▸ **Your assignment**
Copy out every line of the material below, character for character, apart from the pictures.
━━━━━━━━━━━━━━━━━━━━━━━━━━━━━━
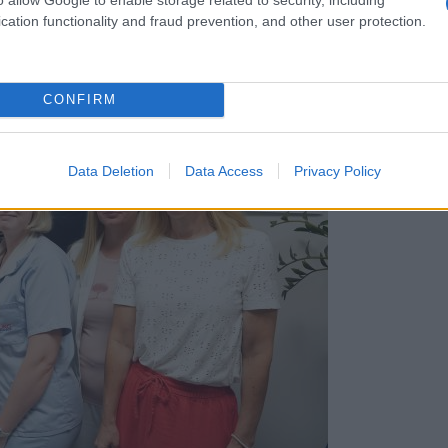
cation functionality and fraud prevention, and other user protection.
CONFIRM
Data Deletion
Data Access
Privacy Policy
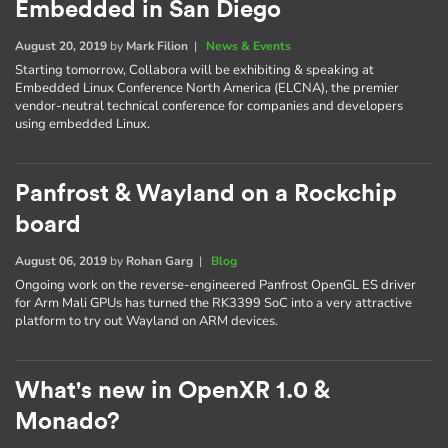
Embedded in San Diego
August 20, 2019
by
Mark Filion
|
News & Events
Starting tomorrow, Collabora will be exhibiting & speaking at
Embedded Linux Conference North America (ELCNA), the premier
vendor-neutral technical conference for companies and developers
using embedded Linux.
Panfrost & Wayland on a Rockchip
board
August 06, 2019
by
Rohan Garg
|
Blog
Ongoing work on the reverse-engineered Panfrost OpenGL ES driver
for Arm Mali GPUs has turned the RK3399 SoC into a very attractive
platform to try out Wayland on ARM devices.
What's new in OpenXR 1.0 &
Monado?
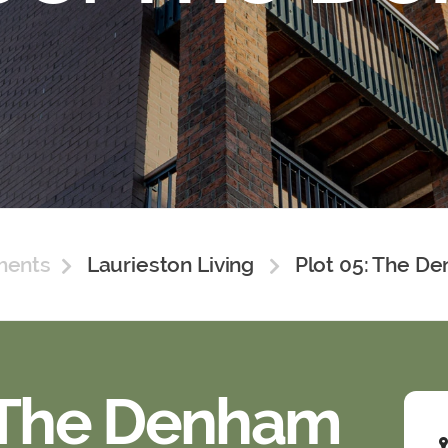
ments
Laurieston Living
Plot 05: The D
: The Denham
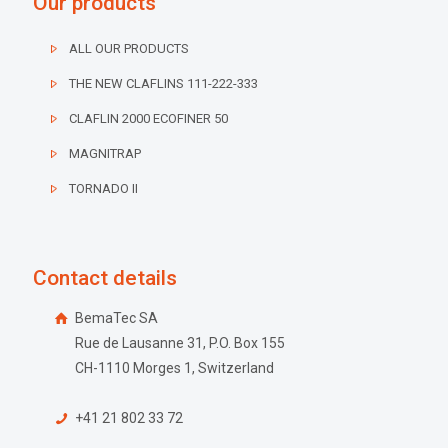
Our products
ALL OUR PRODUCTS
THE NEW CLAFLINS 111-222-333
CLAFLIN 2000 ECOFINER 50
MAGNITRAP
TORNADO II
Contact details
BemaTec SA
Rue de Lausanne 31, P.O. Box 155
CH-1110 Morges 1, Switzerland
+41 21 802 33 72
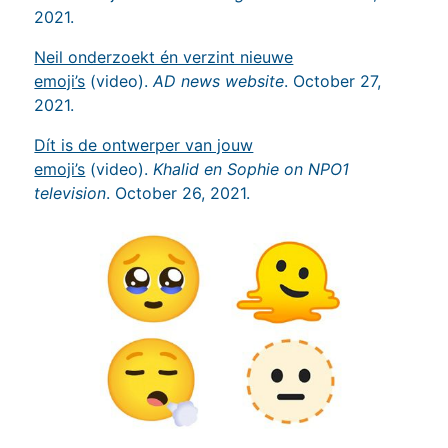
2021.
Neil onderzoekt én verzint nieuwe
emoji’s
(video).
AD news website
. October 27,
2021.
Dít is de ontwerper van jouw
emoji’s
(video).
Khalid en Sophie on NPO1
television
. October 26, 2021.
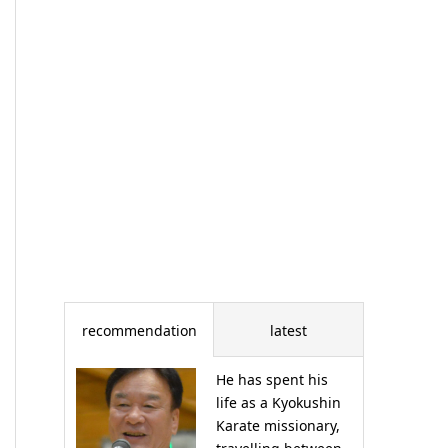
recommendation
latest
He has spent his
life as a Kyokushin
Karate missionary,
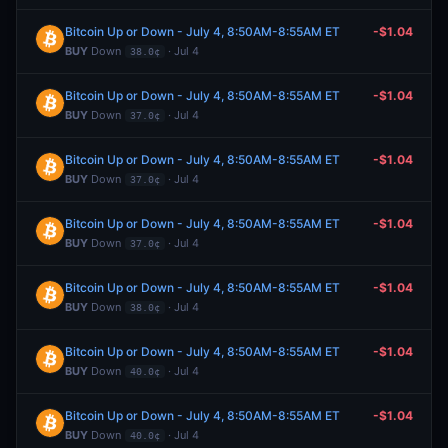
Bitcoin Up or Down - July 4, 8:50AM-8:55AM ET
-$1.04
BUY
Down
· Jul 4
38.0¢
Bitcoin Up or Down - July 4, 8:50AM-8:55AM ET
-$1.04
BUY
Down
· Jul 4
37.0¢
Bitcoin Up or Down - July 4, 8:50AM-8:55AM ET
-$1.04
BUY
Down
· Jul 4
37.0¢
Bitcoin Up or Down - July 4, 8:50AM-8:55AM ET
-$1.04
BUY
Down
· Jul 4
37.0¢
Bitcoin Up or Down - July 4, 8:50AM-8:55AM ET
-$1.04
BUY
Down
· Jul 4
38.0¢
Bitcoin Up or Down - July 4, 8:50AM-8:55AM ET
-$1.04
BUY
Down
· Jul 4
40.0¢
Bitcoin Up or Down - July 4, 8:50AM-8:55AM ET
-$1.04
BUY
Down
· Jul 4
40.0¢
━━━━━━━━━━━━━━━━━━━━━━━━━━━━━━
▸ **Result of the exercise**
cation functionality and fraud prevention, and other user protection.
CONFIRM
Data Deletion
Data Access
Privacy Policy
Embedded in San Diego
August 20, 2019
by
Mark Filion
|
News & Events
Starting tomorrow, Collabora will be exhibiting & speaking at
Embedded Linux Conference North America (ELCNA), the premier
vendor-neutral technical conference for companies and developers
using embedded Linux.
Panfrost & Wayland on a Rockchip
board
August 06, 2019
by
Rohan Garg
|
Blog
Ongoing work on the reverse-engineered Panfrost OpenGL ES driver
for Arm Mali GPUs has turned the RK3399 SoC into a very attractive
platform to try out Wayland on ARM devices.
What's new in OpenXR 1.0 &
Monado?
ments
Laurieston Living
Plot 05: The D
: The Denham
Our products
ALL OUR PRODUCTS
THE NEW CLAFLINS 111-222-333
CLAFLIN 2000 ECOFINER 50
MAGNITRAP
TORNADO II
Contact details
BemaTec SA
Rue de Lausanne 31, P.O. Box 155
CH-1110 Morges 1, Switzerland
+41 21 802 33 72
2021.
Neil onderzoekt én verzint nieuwe
emoji’s
(video).
AD news website
. October 27,
2021.
Dít is de ontwerper van jouw
emoji’s
(video).
Khalid en Sophie on NPO1
television
. October 26, 2021.
recommendation
latest
He has spent his
life as a Kyokushin
Karate missionary,
Bitcoin Up or Down - July 4, 8:50AM-8:55AM ET
-$1.04
BUY
Down
· Jul 4
38.0¢
Bitcoin Up or Down - July 4, 8:50AM-8:55AM ET
-$1.04
BUY
Down
· Jul 4
37.0¢
Bitcoin Up or Down - July 4, 8:50AM-8:55AM ET
-$1.04
BUY
Down
· Jul 4
37.0¢
Bitcoin Up or Down - July 4, 8:50AM-8:55AM ET
-$1.04
BUY
Down
· Jul 4
37.0¢
Bitcoin Up or Down - July 4, 8:50AM-8:55AM ET
-$1.04
BUY
Down
· Jul 4
38.0¢
Bitcoin Up or Down - July 4, 8:50AM-8:55AM ET
-$1.04
BUY
Down
· Jul 4
40.0¢
Bitcoin Up or Down - July 4, 8:50AM-8:55AM ET
-$1.04
BUY
Down
· Jul 4
40.0¢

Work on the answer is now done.